Chez Unbias the News, nous avons passé plusieurs années à étudier les obstacles à la diversité dans les médias. L’une des barrières principales est le harcèlement. Les journalistes noir·e·s racontent être perçu·e·s comme « politiques » simplement pour ce qu’iels sont, se retrouvant avec leurs sujets proposés à d’autres collègues ou faisant l’objet de commentaires malvenus sur leur apparence.

En parallèle, ce que nous appelons une approche « extractive » généralisée dans les médias continue de saper l’égalité et de reproduire des attitudes coloniales à l’égard de la Global Majority (une expression employée pour désigner l’ensemble des “minorités” qui représentent 95% de la population mondiale, ndlr.). Par exemple, les personnes originaires de pays dont le PIB est plus faible reçoivent moins d’argent pour travailler sur le même sujet pour le même média, même si les attentes en matière de travail sont les mêmes. En outre, les journalistes blanc·he·s présentent parfois comme les leurs des articles qui ont nécessité un travail considérable de la part de collègues noir·e·s, s’attribuant ainsi le mérite du labeur d’autrui et lui refusant les titres et les accolades professionnelles qui vont de pair avec ce mérite. Comme l’a écrit ma collègue Wafaa Albadry : « Même si nous avons plus de connaissances, on ne nous fait pas confiance. »

Il est peu probable que cette dynamique change tant que le pouvoir restera concentré entre les mains de quelques-un·e·s, que les journalistes garderont jalousement leur signature et que les brimades racistes ou les remarques dans les salles de rédaction resteront impunies.

Mais il y a peut-être quelques bonnes nouvelles. Tout d’abord, de plus en plus de journalistes se rendent compte qu’iels doivent collaborer pour rendre compte des “polycrises” qui touchent leur public, or la collaboration ne fait pas bon ménage avec l’accaparement du crédit et des projecteurs. Deuxièmement, il existe des médias indépendants qui tentent de bousculer la dynamique traditionnelle, d’embaucher des personnes pour rendre compte des réalités de leurs propres communautés et de donner la priorité à la diversité dans leurs rédactions. Ces efforts méritent d’être soutenus et amplifiés. Enfin, le public exige une plus grande diversité dans sa consommation de l’information, car il se lasse d’entendre des points de vue similaires sur les mêmes sujets toute la journée. Cela permet aux voix qui ont été enfouies dans le passé de revenir sur le devant de la scène.

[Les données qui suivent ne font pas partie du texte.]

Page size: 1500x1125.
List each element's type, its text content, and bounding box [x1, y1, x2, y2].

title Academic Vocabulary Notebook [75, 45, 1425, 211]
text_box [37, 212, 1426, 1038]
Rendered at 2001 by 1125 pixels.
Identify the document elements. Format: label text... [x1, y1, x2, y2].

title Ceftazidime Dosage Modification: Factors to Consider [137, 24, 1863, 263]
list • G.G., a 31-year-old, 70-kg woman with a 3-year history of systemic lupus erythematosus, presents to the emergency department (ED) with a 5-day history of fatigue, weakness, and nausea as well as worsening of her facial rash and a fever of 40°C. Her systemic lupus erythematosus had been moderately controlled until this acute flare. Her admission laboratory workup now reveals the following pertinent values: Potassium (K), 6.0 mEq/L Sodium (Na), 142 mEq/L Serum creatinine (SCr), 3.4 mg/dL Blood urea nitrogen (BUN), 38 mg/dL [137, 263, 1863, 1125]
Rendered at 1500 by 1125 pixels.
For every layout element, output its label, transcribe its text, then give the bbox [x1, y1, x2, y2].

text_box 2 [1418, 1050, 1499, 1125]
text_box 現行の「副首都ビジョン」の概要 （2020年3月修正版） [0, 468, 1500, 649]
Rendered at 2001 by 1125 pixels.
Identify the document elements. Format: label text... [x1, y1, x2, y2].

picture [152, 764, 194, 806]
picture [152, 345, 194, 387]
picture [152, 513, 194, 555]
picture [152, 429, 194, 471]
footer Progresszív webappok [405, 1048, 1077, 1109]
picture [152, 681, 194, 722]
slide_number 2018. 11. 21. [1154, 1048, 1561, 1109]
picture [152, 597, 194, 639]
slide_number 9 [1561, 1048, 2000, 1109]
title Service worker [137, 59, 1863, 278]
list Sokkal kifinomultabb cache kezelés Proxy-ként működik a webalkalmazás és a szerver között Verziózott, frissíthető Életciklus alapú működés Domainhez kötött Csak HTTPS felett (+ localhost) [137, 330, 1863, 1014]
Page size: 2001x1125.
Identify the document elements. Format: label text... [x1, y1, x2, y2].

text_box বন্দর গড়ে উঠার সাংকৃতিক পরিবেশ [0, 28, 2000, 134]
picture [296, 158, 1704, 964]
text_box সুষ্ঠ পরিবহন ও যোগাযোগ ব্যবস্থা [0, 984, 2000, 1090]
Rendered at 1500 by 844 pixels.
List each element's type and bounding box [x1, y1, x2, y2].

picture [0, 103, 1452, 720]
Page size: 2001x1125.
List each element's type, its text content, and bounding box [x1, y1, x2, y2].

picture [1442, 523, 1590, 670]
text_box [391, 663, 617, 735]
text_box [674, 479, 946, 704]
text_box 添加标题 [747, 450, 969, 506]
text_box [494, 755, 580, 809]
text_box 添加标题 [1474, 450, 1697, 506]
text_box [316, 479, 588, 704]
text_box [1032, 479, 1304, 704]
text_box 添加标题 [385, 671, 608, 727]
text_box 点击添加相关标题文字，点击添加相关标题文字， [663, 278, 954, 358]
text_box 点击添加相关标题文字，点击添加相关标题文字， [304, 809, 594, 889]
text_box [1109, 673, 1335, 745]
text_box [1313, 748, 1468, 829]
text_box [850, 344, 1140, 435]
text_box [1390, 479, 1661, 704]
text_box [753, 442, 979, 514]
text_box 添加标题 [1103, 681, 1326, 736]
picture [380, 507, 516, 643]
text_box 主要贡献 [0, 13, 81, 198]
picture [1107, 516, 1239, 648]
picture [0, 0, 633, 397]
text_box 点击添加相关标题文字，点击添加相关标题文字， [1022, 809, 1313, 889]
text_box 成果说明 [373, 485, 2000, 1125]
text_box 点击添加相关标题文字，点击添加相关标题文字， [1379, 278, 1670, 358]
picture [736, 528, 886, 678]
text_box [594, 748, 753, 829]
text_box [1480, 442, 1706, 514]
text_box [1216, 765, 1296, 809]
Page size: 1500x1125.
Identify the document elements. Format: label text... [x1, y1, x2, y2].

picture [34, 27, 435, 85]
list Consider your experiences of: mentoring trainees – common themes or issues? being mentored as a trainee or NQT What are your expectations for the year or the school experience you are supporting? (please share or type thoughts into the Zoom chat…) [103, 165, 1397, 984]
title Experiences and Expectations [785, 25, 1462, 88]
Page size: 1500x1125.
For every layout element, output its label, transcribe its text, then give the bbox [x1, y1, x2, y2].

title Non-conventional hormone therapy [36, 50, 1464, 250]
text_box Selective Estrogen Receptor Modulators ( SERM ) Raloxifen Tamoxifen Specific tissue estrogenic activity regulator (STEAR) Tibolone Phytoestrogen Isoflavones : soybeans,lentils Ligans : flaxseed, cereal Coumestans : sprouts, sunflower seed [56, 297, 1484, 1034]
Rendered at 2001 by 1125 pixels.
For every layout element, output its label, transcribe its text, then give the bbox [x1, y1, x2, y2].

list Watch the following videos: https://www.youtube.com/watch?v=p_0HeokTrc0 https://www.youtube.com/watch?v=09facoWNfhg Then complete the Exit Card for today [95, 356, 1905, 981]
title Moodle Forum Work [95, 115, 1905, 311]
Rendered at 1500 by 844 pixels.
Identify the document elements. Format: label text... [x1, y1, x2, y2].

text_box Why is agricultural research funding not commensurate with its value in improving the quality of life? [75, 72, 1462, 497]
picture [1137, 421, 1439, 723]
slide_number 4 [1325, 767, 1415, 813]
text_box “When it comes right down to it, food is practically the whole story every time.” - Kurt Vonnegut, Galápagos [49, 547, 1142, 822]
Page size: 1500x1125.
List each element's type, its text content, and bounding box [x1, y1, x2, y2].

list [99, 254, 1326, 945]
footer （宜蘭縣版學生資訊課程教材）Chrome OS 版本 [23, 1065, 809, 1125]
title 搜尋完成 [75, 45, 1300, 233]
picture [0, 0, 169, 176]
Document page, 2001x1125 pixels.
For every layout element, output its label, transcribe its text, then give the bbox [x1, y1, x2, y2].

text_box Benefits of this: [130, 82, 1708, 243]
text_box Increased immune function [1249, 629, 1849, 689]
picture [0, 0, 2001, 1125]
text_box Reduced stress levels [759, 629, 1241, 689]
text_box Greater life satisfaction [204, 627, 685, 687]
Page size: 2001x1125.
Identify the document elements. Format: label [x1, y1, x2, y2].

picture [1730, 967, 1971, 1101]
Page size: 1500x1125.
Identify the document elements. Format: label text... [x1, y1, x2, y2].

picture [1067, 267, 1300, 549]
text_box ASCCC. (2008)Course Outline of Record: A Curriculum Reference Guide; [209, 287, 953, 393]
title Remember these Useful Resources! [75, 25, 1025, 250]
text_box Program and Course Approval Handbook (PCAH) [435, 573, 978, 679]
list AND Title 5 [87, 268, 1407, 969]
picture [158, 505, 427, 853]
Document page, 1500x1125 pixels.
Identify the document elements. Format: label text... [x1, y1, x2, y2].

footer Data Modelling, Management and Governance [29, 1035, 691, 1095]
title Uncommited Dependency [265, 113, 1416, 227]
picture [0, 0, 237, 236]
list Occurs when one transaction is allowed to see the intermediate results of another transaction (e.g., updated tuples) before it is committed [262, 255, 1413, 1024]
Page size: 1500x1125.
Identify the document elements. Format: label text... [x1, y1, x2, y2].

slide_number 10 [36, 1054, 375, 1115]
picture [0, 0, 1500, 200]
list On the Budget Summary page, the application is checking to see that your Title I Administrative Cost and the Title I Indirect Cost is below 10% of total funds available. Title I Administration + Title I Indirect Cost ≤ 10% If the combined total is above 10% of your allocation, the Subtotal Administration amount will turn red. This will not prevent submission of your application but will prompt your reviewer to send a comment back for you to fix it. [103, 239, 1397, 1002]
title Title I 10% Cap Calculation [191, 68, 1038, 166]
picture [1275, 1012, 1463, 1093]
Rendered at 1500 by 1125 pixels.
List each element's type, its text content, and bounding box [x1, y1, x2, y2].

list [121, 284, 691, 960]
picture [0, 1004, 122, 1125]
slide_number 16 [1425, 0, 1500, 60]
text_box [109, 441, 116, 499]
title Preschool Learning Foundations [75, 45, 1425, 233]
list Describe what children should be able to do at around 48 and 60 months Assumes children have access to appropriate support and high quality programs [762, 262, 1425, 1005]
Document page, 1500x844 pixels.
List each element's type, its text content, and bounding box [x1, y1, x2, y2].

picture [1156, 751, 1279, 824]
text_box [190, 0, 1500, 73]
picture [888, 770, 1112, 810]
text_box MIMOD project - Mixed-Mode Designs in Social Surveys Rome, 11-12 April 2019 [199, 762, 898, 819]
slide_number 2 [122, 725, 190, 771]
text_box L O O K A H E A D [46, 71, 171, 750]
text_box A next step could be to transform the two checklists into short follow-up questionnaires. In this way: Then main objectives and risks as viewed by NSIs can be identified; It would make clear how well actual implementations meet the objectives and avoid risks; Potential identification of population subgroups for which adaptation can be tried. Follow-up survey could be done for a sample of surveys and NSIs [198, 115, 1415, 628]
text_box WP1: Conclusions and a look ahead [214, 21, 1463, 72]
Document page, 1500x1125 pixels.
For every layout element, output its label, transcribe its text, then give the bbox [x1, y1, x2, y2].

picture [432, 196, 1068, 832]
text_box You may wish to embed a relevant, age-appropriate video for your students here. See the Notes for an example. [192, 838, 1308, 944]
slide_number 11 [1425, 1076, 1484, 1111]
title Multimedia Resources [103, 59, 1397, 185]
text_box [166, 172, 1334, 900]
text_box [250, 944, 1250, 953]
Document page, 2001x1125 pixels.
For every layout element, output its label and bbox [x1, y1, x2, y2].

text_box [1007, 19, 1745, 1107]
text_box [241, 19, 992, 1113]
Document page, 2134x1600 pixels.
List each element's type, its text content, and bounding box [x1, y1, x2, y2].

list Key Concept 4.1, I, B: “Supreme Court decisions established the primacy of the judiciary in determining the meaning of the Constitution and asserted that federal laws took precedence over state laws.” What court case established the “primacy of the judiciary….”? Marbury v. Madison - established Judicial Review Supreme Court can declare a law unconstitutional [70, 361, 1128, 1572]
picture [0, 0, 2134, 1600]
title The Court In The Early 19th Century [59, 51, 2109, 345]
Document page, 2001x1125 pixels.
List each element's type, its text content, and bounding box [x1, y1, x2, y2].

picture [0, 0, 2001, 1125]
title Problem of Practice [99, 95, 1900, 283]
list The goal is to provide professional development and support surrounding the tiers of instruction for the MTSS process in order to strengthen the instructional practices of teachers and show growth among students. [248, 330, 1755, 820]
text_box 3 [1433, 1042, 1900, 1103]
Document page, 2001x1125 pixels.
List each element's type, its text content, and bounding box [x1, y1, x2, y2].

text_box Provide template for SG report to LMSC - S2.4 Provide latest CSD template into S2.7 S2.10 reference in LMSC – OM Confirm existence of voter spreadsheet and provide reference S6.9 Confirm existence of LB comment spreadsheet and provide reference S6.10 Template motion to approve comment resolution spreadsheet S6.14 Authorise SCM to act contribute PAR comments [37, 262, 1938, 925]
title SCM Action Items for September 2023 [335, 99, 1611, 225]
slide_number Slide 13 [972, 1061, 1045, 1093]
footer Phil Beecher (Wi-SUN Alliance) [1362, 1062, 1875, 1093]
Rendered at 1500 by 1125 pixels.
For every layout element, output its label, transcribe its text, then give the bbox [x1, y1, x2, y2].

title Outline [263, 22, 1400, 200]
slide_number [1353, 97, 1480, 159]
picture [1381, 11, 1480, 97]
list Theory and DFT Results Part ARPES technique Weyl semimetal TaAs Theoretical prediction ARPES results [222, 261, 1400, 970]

Néanmoins, nous sommes loin d’avoir atteint un statu quo d’égalité, de diversité et de respect dans une rédaction standard, et cela devrait tous nous inquiéter. Dans un climat de polarisation, le fait que les gens voient leur propre communauté continuellement dénigrée et mal représentée ne fait qu’accroître la méfiance à l’égard des médias. Cette situation ne peut changer que si les médias s’efforcent de refléter fidèlement leur audience, dans toute sa diversité, et d’examiner les problèmes à travers les différents prismes que nos sociétés adoptent, mais que nos médias ne retranscrivent que trop rarement.